Excerto fornecido:
· · · · ·

Ruminantes: Estando os custo de produção de leite bastante altos, como
pensa a indústria garantir o abastecimento do leite que necessita?
Pedro Pimentel: Como já referi, ela tem que se abastecer internamente
até porque nós vivemos ao lado de um país, o único com quem fazemos
fronteira que é altamente deficitário na produção de leite e onde,
portanto, não podemos pensar em abastecer-nos de forma continuada;
apesar de pontualmente ser muito fácil comprar umas cisternas de
leite...

Ruminantes: Considera o licenciamento das explorações de leite (REAP)
uma ameaça ao abastecimento da indústria?
Pedro Pimentel: Considero, e temos transmitido isso ao Governo, quer
pela via mais directa, mas também juntamente com organizações mais
representativas do lado da produção. Para dar um exemplo concreto:
muitas das nossas empresas estão a apostar na certificação quer da
empresa quer dos produtos e não podem certificar um produto quando a
matéria-prima que utilizam no fabrico do mesmo não provem de uma
exploração licenciada.

· · · · ·

Dados recolhidos:
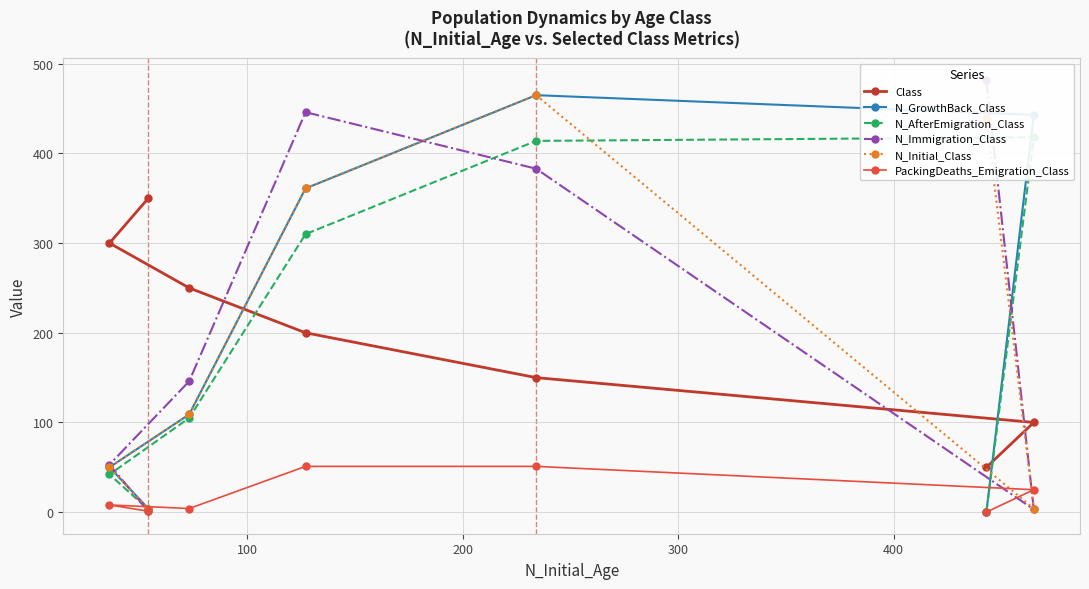

What is the highest value of the N_Initial_Class series?

465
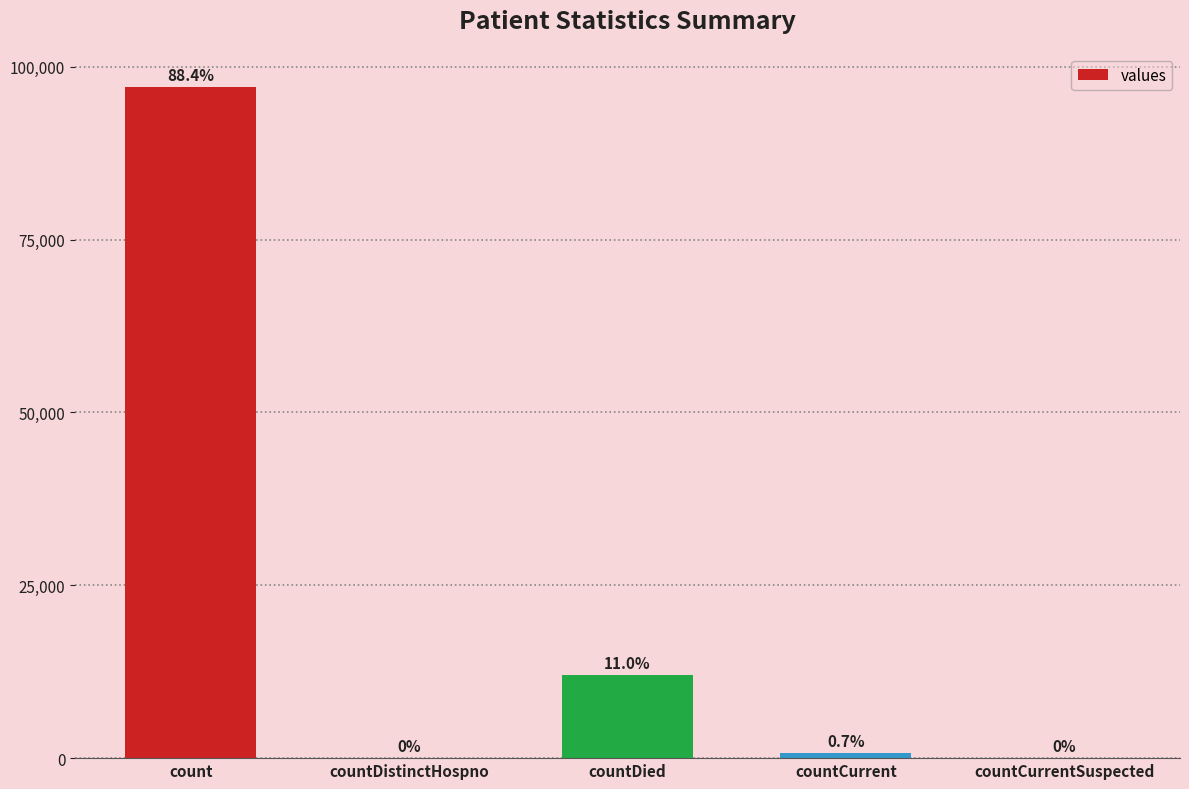

True or false: the data shows 97129 at count.

True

· · · · ·

Transcreva, tal como está, a parte do excerto da entrevista sobre o leite que começa em "Pedro Pimentel: Como" e segue até "de leite (REAP)", inclusive.

Resultado da tarefa:
Pedro Pimentel: Como já referi, ela tem que se abastecer internamente
até porque nós vivemos ao lado de um país, o único com quem fazemos
fronteira que é altamente deficitário na produção de leite e onde,
portanto, não podemos pensar em abastecer-nos de forma continuada;
apesar de pontualmente ser muito fácil comprar umas cisternas de
leite...

Ruminantes: Considera o licenciamento das explorações de leite (REAP)